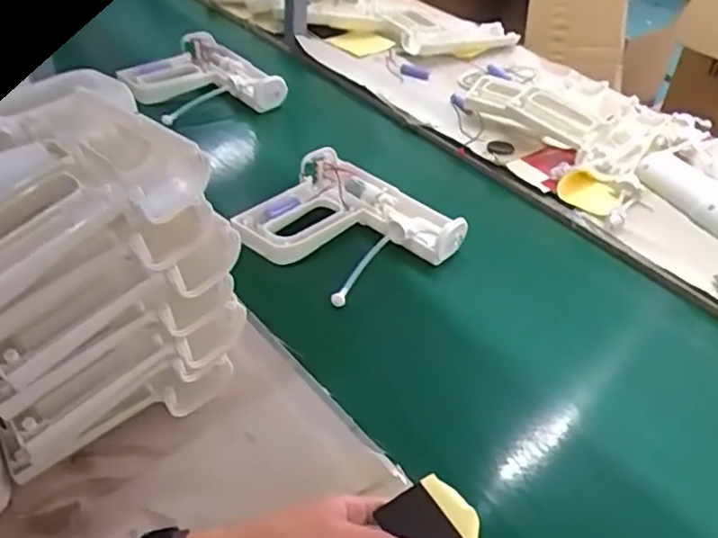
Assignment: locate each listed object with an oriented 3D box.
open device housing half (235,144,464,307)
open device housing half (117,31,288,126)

********

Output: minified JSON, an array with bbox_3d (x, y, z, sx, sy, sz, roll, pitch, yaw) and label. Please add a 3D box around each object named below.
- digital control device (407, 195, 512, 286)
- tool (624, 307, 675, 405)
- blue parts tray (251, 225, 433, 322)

********

__What the task asks__
All lines with the word "device" should be copied from the material above.

__Answer section__
open device housing half (235,144,464,307)
open device housing half (117,31,288,126)
- digital control device (407, 195, 512, 286)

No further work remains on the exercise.